Whoever’s boneheaded idea it was to suggest that the Ottawa Senators aren’t willing to welcome as many fans of the Leafs or the Canadiens should be fired immediately. While I understand that the home team prefers an advantage, what the franchise has done is unacceptable. To take away a paying customer’s right to wear what he or she wants turns back the clock on equal rights so far back that you’d still find American choppers hovering over Hanoi. If I were an employee of the Ottawa Senators, I’d be downright embarrassed.
Hearing about this story was laughable to say the least. Ottawa’s not a hockey town. It’s not even a sports town. Ottawa is a government city and it should stick to that. Never mind that they lost two CFL franchises in the span of a decade and two baseball teams in just a few years (with the latter lasting a grand total of one season) and their professional lacrosse team came and went so fast, I could barely shake my head in disgust after my father told me about his idea for creating a family-only Hungry Hungry Hippos tournament. But there was actually some cockeyed genius who had the bright idea to build Scotiabank Place way out in the middle of nowhere making fans attending the games to leave their houses at least an hour in advance just to show up in time for the game’s opening faceoff. In the other six NHL cities, making it to the arena means that you’re nestled in the heart of downtown. When you find yourself at Scotiabank Place, it means that you’re 40 minutes outside of Ottawa. Driving east into Ottawa means absolutely nothing when you pass the home of the Senators. Pass Air Canada Centre and you’re in beautiful Toronto, pass Bell Centre and you’re in gorgeous Montreal, pass Scotiabank Place and the GPS is tossed out the window in frustration because you don’t know where the hell you are.
● ● ● ●
**TASK REQUIREMENTS:**
1. In the piece on the Ottawa Senators, can you give the stretch from "Whoever’s boneheaded idea" through "be downright embarrassed." again, substituting "ashamed" for "embarrassed"?
2. Can you continue the commentary on the Ottawa Senators from where it stops?
The data that follow come from a separate source.

**MATERIAL PROVIDED:**
● ● ● ●
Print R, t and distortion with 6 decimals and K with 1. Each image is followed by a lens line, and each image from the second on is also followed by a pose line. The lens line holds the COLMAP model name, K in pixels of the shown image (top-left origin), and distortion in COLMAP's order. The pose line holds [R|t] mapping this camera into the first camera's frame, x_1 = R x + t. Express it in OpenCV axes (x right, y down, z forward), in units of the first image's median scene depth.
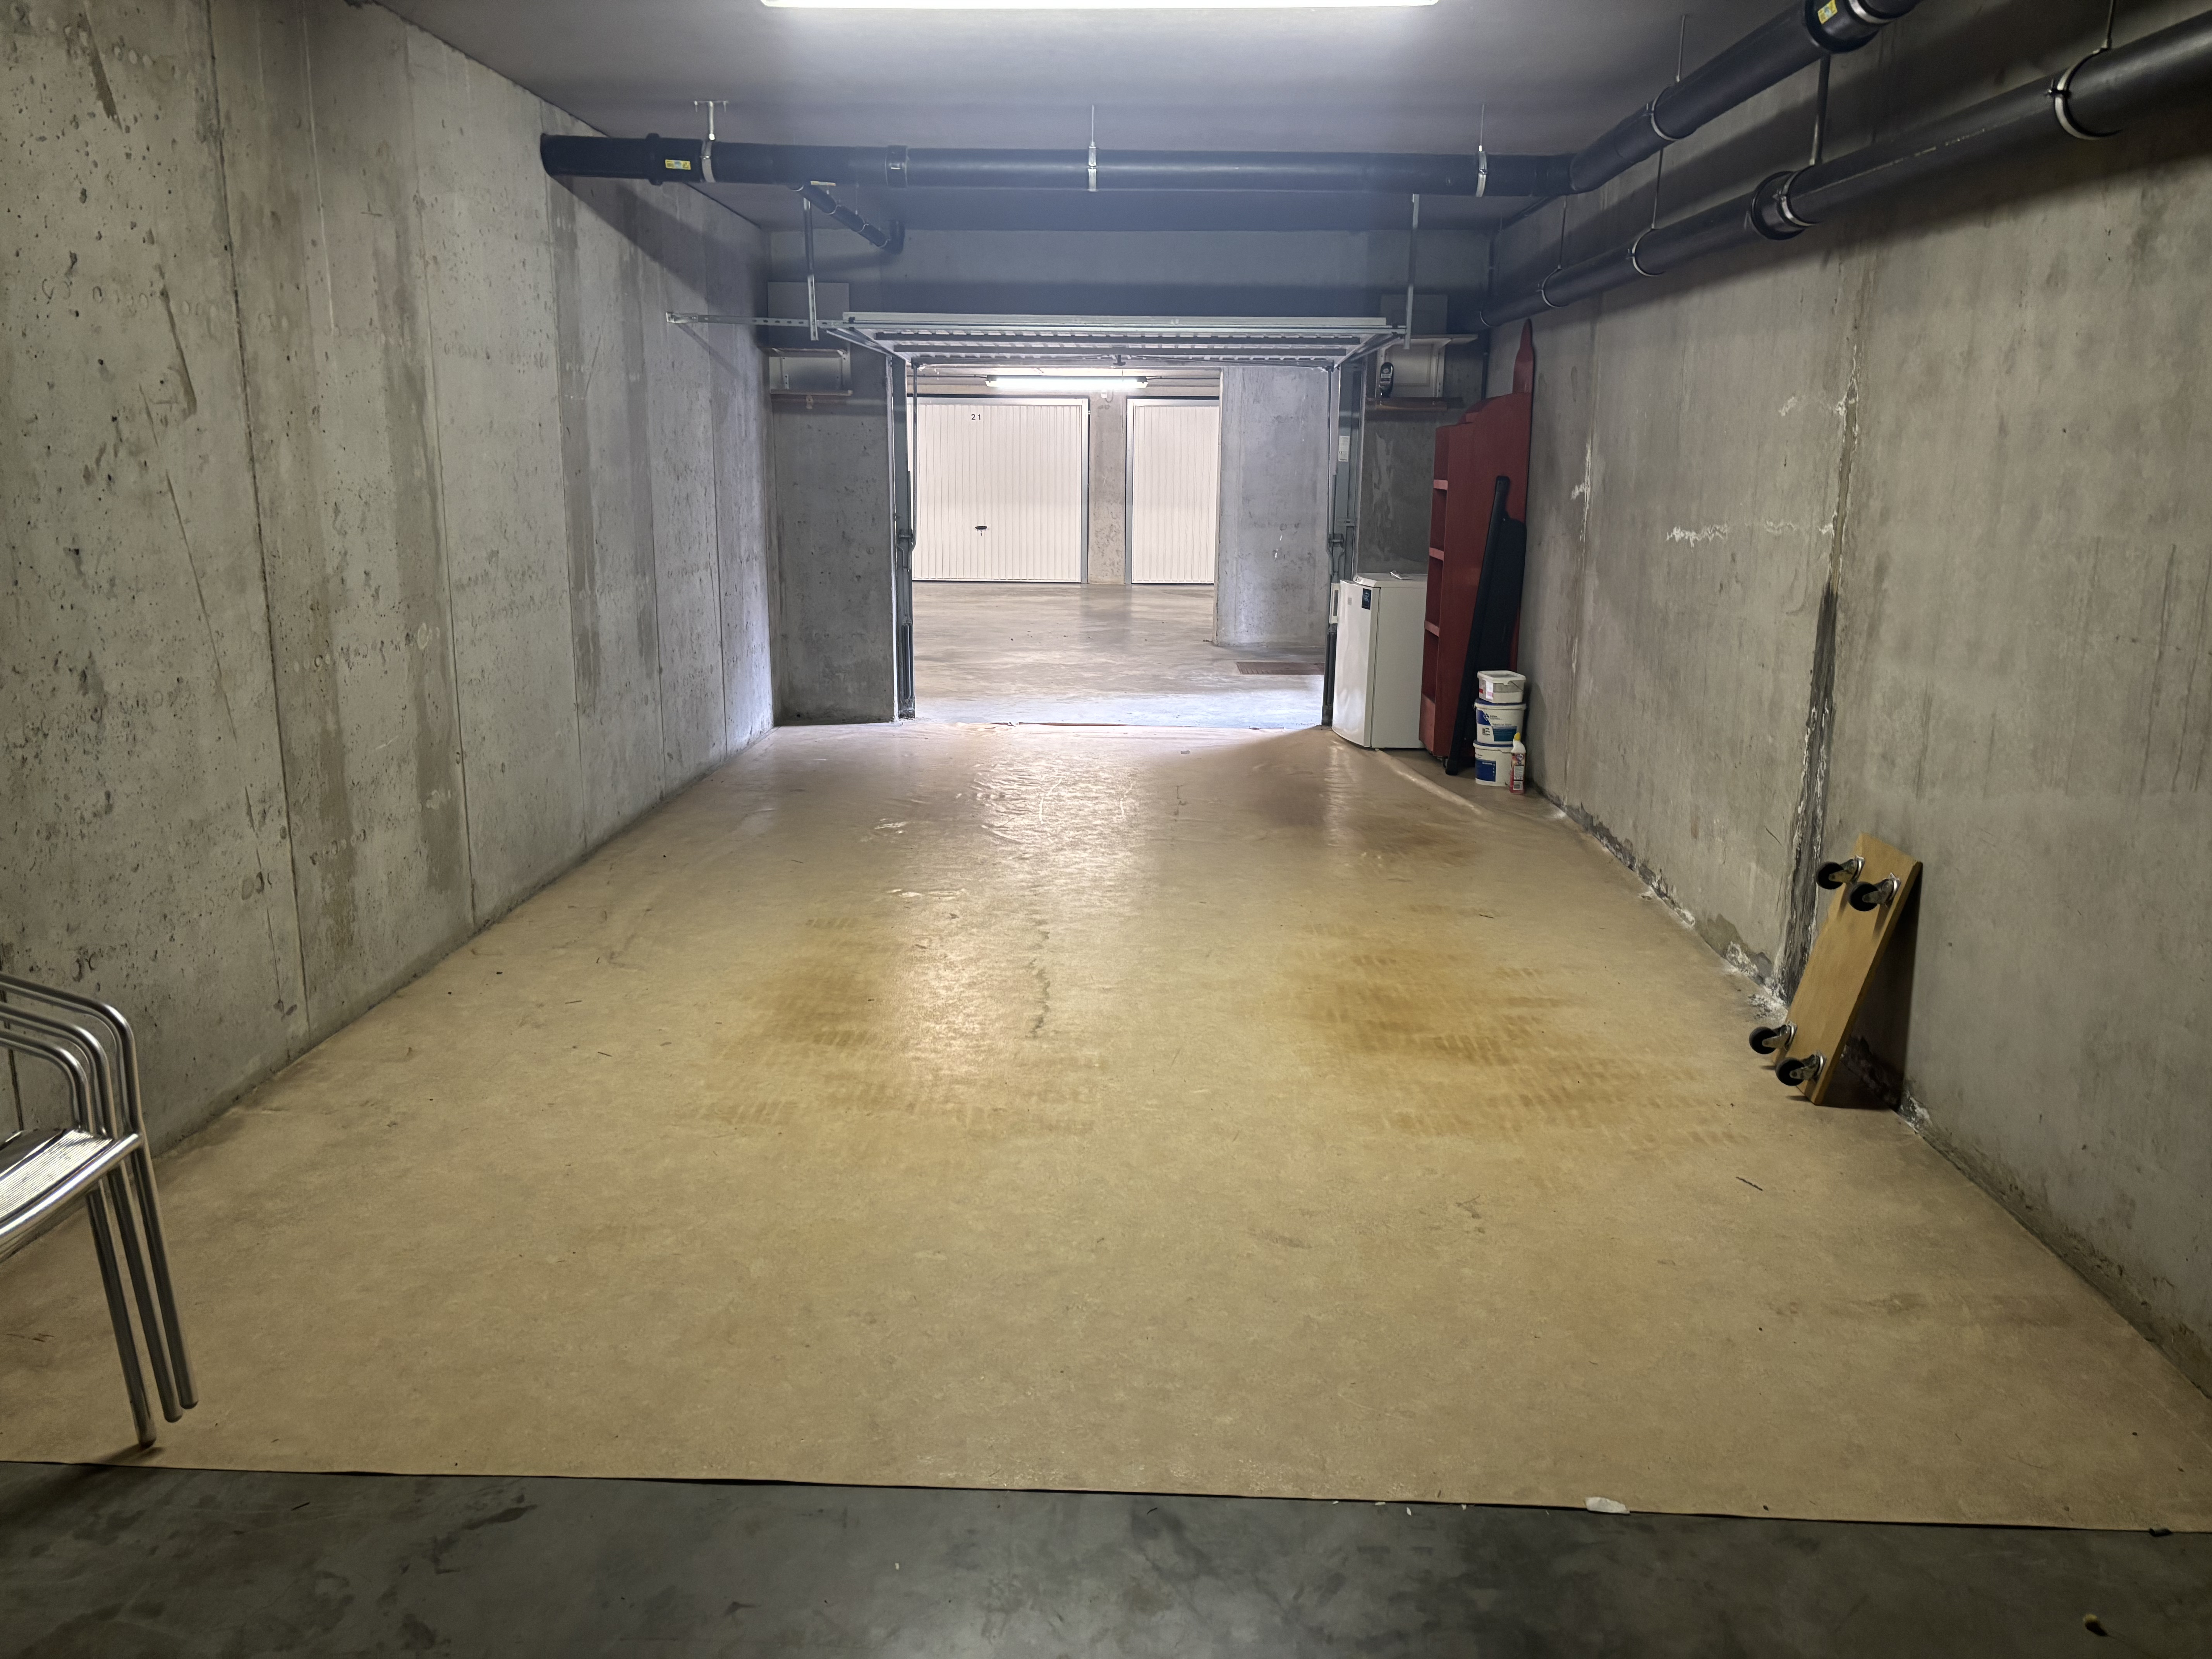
● ● ● ●
**EXPECTED RESPONSES:**
1.
Whoever’s boneheaded idea it was to suggest that the Ottawa Senators aren’t willing to welcome as many fans of the Leafs or the Canadiens should be fired immediately. While I understand that the home team prefers an advantage, what the franchise has done is unacceptable. To take away a paying customer’s right to wear what he or she wants turns back the clock on equal rights so far back that you’d still find American choppers hovering over Hanoi. If I were an employee of the Ottawa Senators, I’d be downright ashamed.

2.
Instead of being picky about how many Leafs and Canadiens jersey fill the seats in Scotiabank Place, maybe the Ottawa Senators should thank their lucky stars that they have fans showing up to the games at all. After the four-month-long lockout, fans could have easily boycotted hockey especially considering no NHL arena lowered their ticket prices when games resumed last month. Also, it doesn’t take a rocket scientist to consider that the Leafs and Canadiens have been around 75 and 83 years longer than the Senators respectively. Criticize Leafs and Habs fans all you want, but despite their struggles over the last few years, at least their fans stick by them. They may get easily frustrated but they’re always supporting their team win or lose. Most of the Senators’ fanbase pops up when the calendar turns to April and their hometown team has a shot of making the playoffs.
To the Ottawa Senators, I say grow up. Having opposing team’s fans in your building is perfectly healthy for any rivalry in sports whether it’s 100 years long or just a few months in the making, and if no one on the team can handle that, then they should cut their losses and get out of the game. Focus on something more useful like knitting, how to skate on the Rideau Canal in the middle of June or guessing how many jellybeans you could fit into a case where you always thought a never-attainable Stanley Cup could go. Leave hockey to the big dogs because the Ottawa Senators, after all, are just a litter of puppies.
Add that to your letter to your season-ticket holders.